Une surprise même pour les alliés occidentaux
L'opération a surpris même les plus proches alliés de Kiev, y compris les États-Unis. En effet, l'armée ukrainienne martèle depuis des mois être à court de soldats et de munitions et est sur la défensive depuis l'échec de sa contre-offensive l'an dernier. Difficile d'imaginer que l'Ukraine puisse attaquer en territoire russe.
Les responsables ukrainiens sont restés muets sur la mission, notamment sur leur intention de tenir le terrain ou de se replier sur leurs défenses de leur côté de la frontière. Volodymyr Zelensky n'a reconnu publiquement l'opération que samedi pour la première fois. Selon les informations du New York Times les soldats ukrainiens n'étaient pas au courant du plan à l'avance.
"La Russie a apporté la guerre aux autres, et maintenant elle revient chez elle", a déclaré Volodymyr Zelensky ce de lundi soir.

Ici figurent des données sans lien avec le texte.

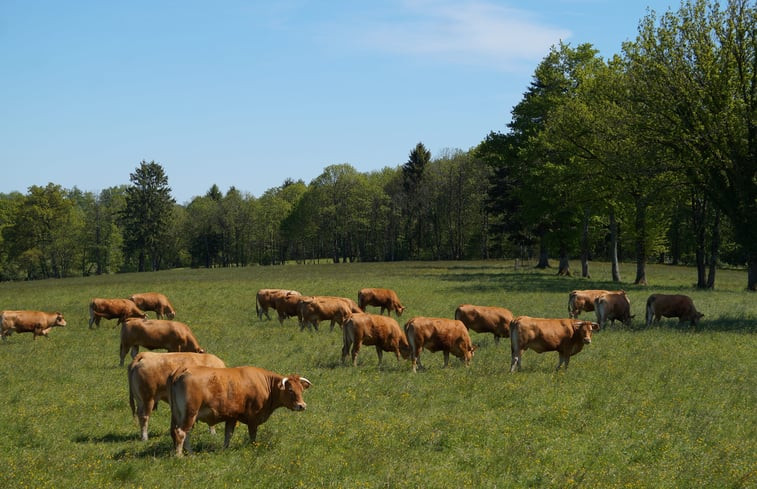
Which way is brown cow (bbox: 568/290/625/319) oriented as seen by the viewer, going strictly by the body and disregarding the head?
to the viewer's right

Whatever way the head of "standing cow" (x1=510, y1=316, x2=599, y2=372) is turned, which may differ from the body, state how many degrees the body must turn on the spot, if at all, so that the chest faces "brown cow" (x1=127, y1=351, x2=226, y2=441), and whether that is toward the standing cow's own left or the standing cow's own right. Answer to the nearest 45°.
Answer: approximately 135° to the standing cow's own right

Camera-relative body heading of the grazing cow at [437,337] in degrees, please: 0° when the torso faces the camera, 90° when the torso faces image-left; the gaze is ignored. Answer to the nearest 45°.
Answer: approximately 270°

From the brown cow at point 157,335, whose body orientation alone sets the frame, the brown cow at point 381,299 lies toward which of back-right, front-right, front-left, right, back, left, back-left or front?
front-left

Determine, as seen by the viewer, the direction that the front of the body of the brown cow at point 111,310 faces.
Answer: to the viewer's right

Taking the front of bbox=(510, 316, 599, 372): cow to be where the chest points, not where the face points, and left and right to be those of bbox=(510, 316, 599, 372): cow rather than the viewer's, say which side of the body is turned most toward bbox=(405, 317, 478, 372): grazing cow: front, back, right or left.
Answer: back
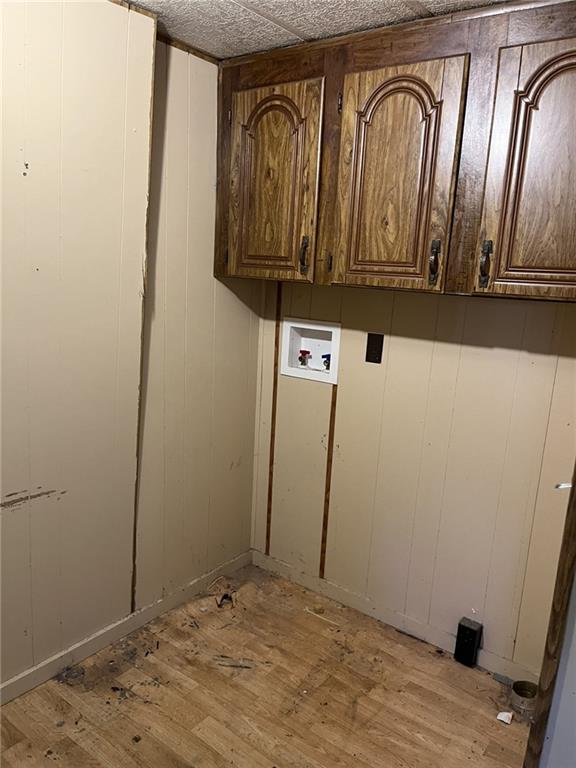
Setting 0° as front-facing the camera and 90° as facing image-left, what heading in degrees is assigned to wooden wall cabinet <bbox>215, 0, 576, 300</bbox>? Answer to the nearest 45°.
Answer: approximately 45°
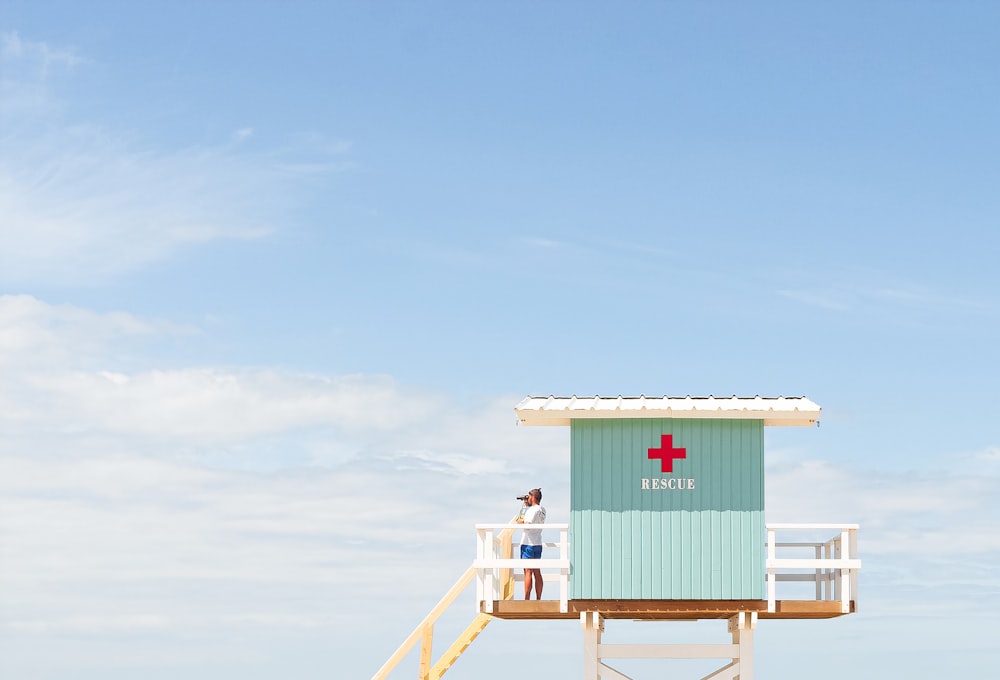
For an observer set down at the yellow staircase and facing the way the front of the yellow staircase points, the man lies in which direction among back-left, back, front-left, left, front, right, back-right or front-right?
back-left

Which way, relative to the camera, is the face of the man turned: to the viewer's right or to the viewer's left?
to the viewer's left

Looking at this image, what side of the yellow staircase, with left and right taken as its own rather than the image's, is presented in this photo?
left
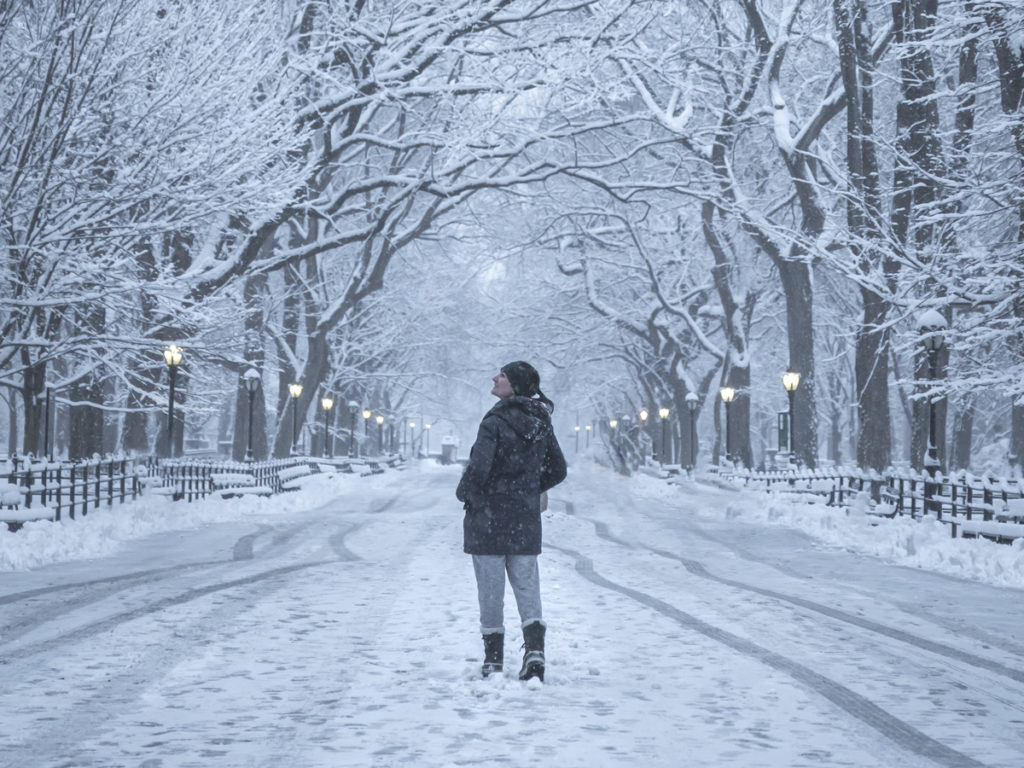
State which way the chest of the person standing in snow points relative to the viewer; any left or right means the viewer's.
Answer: facing away from the viewer and to the left of the viewer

Un haut responsable de la sécurité ukrainienne, sous couvert d'anonymat, a déclaré à l'agence de presse AFP: "Nous sommes à l'offensive. L'objectif est d'étirer les positions de l'ennemi, d'infliger un maximum de pertes et de déstabiliser la situation en Russie, qui n'est pas en mesure de protéger sa propre frontière".
Certains analystes estiment que l'Ukraine tenait à montrer à ses alliés occidentaux, et aux États-Unis en particulier, que leurs forces pouvaient continuer à se battre. L'opération a également modifié le récit de la guerre pour les Russes à l'intérieur du pays - il ne s'agit plus d'une lontaine "opération militaire spéciale", mais d'un conflit qui les affecte directement.
Des avancées notables
Selon Kiev, son armée a pris le contrôle de 74 localités russes de la région de Koursk, a fait "des centaines" de prisonniers parmi les soldats russes et revendique de plus de 1.000 kilomètres carrés en territoire ennemi.
"Ce sont essentiellement dans des zones très peu peuplées pour ne pas dire désertiques, les zones urbaines ne sont pas prises", précise Jérôme Clech.
Il s'agit de la plus vaste incursion d'une armée étrangère sur le sol russe depuis la fin de la Deuxième Guerre mondiale. L'armée ukrainienne n'avait pas tenté d'offensive notable en Russie depuis l'invasion de 2022, ou même de 2014. Des incursions avaient eu lieu à la frontière, mais avaient été revendiquées par des groupes paramilitaires russes dissidents.